Text block>
>>>>

First dates are both interesting and intimidating. You really need to make a good impression the first time you’re out with a complete stranger. First dates are extremely frightening, especially if you’re going for dinner to a fancy restaurant with a stranger you hardly know. Luckily, I haven’t had to worry about any first dates in a long time, but the last time I went on one, it was quite special.

Let’s just say, Donald has been calling me “Miss I’ll Just Have A Salad Please” since our first date together, which was just over three and a half years ago. Now, there are many reasons why he gave me this nickname. Firstly, on our first date, he took me to a super nice restaurant, one that I would normally only be able to afford while on a Groupon. Let’s just start off by saying, I loved bread and butter. This warm, delicious, smoking bread came to the table with soft butter, and all I wanted to do was shove my face in it and devour it all. I know that first dates really are the first impression, so I didn’t want to come off as a ravenous animal who has never seen bread before. I watched Donald eat the bread, and the while salivating watching him with each bite he took. When it came time to ordering the meal, I undoubtedly did just have a salad. A warm spinach salad to be exact… BARF! What the hell was I thinking? Obviously I didn’t want to go on a date with this guy and be like “Oh hey, I’ll have a AAA Angus Steak with mashed potatoes, and extra melted cheese on top, Oh, and of course a shrimp cocktail to start”. Although, it really was what I wanted, I couldn’t afford an $80 meal, and didn’t want him to think that I was a fat cow. I ate only half of my warm spinach salad, while getting more and more squeamish with each bite. I watched him eat his sausage pasta and was jealous that I made the wrong choice. (Is it normal that I remember what he ate? I must have been starving myself) As soon as I got home, I made myself a nice box of Kraft Dinner, because I was starving… (please keep in mind this was pre-surgery). Thinking back, I wasn’t the skinniest of girls, why would a fat girl go to a nice restaurant and order a warm spinach salad? Obviously he knew the kind of food I was into.. I mean after all, he isn’t stupid! I guess I also ordered the warm leaves because what if he didn’t like me, and walked out, and made up some story like he had to go take his blood sugar and left me with the bill? I had to order the cheapest thing on the menu; especially after he ordered BOTTLED WATER! Who orders bottled water? Not that I’m cheap or anything, actually I am- but tap water is just fine with me and I don’t feel poor asking for it! I know it’s not nice to assume that he was paying for the meal, I guess I’m just old fashioned like that.

Anyway, two months later, or some time after that, he finally asked me if I wanted to be his official girlfriend. I said yes, and then decided it was alright to eat normally. Once he saw me scarf down my first steak, I adopted the name “Miss I’ll Just Have A Salad Please” I told you he was smart!

Now, it’s okay to eat normal in front of each other. With three and a half years of dating, comes comfort. We still haven’t gotten comfortable with going to the bathroom with the door open, but we’re taking baby steps!

Recipe: Asian Tuna Rice Paper Wrap


Everything tastes better with a little bit of an Asian flare. So I decided to cut the all flour tortillas for a 15 calorie rice paper wrap instead. It kind of tastes like a cheap mans sushi, but it is so damn delish.

<<<<

Data supplied>
>>>>

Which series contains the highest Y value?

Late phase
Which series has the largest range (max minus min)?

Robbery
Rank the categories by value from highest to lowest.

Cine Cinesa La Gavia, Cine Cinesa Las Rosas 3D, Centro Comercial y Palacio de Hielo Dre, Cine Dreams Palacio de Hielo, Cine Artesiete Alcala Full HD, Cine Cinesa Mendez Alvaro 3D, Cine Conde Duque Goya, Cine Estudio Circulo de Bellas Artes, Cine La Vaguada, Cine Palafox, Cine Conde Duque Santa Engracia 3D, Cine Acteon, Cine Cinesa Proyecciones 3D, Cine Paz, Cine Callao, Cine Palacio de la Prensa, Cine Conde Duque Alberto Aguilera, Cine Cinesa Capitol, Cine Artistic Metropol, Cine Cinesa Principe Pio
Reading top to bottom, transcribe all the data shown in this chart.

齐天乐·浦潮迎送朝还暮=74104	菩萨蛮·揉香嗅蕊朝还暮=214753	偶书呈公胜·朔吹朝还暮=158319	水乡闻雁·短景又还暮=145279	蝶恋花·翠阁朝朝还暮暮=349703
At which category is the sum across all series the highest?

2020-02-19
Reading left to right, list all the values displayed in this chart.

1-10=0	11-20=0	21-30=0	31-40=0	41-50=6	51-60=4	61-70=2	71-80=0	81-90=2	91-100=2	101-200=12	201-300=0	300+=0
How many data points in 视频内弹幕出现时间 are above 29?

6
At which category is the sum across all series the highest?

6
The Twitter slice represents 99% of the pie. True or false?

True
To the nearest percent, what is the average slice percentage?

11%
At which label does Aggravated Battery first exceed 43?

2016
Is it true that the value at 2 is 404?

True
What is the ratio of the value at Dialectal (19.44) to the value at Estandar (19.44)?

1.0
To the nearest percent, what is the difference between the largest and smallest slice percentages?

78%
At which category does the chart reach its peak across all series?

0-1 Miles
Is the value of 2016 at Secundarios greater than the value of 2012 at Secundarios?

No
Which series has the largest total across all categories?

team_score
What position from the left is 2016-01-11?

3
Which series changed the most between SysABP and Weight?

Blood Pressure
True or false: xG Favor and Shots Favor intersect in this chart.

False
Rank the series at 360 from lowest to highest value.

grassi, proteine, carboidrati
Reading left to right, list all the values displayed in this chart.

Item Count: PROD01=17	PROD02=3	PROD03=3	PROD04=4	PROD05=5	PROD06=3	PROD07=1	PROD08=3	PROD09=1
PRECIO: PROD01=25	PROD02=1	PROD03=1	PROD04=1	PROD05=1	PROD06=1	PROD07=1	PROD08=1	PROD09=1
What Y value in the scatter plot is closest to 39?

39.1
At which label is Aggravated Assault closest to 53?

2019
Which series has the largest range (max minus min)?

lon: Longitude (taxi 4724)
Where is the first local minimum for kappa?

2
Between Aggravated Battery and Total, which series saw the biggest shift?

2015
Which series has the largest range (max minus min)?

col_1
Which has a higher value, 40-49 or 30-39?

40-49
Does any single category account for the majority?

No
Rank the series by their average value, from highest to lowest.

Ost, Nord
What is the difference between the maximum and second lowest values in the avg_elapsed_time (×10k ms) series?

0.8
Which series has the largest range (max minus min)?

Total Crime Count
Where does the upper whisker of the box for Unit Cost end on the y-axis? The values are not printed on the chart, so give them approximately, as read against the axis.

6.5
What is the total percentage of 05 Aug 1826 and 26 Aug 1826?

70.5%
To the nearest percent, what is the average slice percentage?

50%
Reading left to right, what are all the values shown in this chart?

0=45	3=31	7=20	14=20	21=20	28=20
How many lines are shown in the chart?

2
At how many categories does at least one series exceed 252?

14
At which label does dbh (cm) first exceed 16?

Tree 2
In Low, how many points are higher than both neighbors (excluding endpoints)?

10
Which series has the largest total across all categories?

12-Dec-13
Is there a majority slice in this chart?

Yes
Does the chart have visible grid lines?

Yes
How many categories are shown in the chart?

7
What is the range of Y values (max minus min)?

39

<<<<

Complete the following>
• A. In the first-date post, what foods are named in the order the writer jokes about placing ("Oh hey, I'll have...")? List them all.
• B. Reproduce the first-date post between "First dates are both" and "was quite special.", inclusive.

Exercise responses>
• A. AAA Angus Steak, mashed potatoes, extra melted cheese, shrimp cocktail

• B.
First dates are both interesting and intimidating. You really need to make a good impression the first time you’re out with a complete stranger. First dates are extremely frightening, especially if you’re going for dinner to a fancy restaurant with a stranger you hardly know. Luckily, I haven’t had to worry about any first dates in a long time, but the last time I went on one, it was quite special.